— Task —
Please pull out each line of the records below that contains the word "Tasks", and copy every such line in full.

— Records supplied —
────────────────────────────────────────

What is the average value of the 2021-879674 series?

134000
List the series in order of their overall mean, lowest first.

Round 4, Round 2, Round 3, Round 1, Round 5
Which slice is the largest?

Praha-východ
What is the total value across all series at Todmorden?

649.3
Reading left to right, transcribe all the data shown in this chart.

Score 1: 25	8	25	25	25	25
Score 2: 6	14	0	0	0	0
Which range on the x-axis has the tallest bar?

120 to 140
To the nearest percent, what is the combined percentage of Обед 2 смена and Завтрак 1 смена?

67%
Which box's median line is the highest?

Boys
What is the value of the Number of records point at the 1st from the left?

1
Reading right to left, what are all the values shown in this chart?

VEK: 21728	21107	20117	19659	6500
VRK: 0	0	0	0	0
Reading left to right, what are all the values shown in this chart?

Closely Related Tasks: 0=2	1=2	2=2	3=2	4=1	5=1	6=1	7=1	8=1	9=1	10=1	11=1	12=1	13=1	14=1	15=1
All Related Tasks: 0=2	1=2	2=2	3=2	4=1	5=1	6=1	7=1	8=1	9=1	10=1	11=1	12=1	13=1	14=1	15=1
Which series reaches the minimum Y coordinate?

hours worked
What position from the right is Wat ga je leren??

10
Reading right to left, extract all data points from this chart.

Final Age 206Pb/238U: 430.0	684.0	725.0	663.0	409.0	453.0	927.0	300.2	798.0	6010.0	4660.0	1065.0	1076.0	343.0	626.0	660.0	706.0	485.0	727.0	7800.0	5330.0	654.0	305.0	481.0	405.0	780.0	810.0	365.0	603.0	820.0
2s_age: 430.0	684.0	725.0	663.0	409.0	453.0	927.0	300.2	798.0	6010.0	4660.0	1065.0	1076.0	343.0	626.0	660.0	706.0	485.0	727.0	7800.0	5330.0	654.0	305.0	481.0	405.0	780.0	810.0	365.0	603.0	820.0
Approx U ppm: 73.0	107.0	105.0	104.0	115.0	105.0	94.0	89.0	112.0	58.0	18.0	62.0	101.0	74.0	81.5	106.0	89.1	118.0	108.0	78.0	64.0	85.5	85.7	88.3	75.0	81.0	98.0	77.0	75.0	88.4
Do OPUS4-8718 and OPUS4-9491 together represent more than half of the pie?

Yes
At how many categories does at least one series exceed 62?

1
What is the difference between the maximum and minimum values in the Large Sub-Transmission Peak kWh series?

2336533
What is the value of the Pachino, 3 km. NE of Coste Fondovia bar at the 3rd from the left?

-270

────────────────────────────────────────

— The completed task —
Closely Related Tasks: 0=2	1=2	2=2	3=2	4=1	5=1	6=1	7=1	8=1	9=1	10=1	11=1	12=1	13=1	14=1	15=1
All Related Tasks: 0=2	1=2	2=2	3=2	4=1	5=1	6=1	7=1	8=1	9=1	10=1	11=1	12=1	13=1	14=1	15=1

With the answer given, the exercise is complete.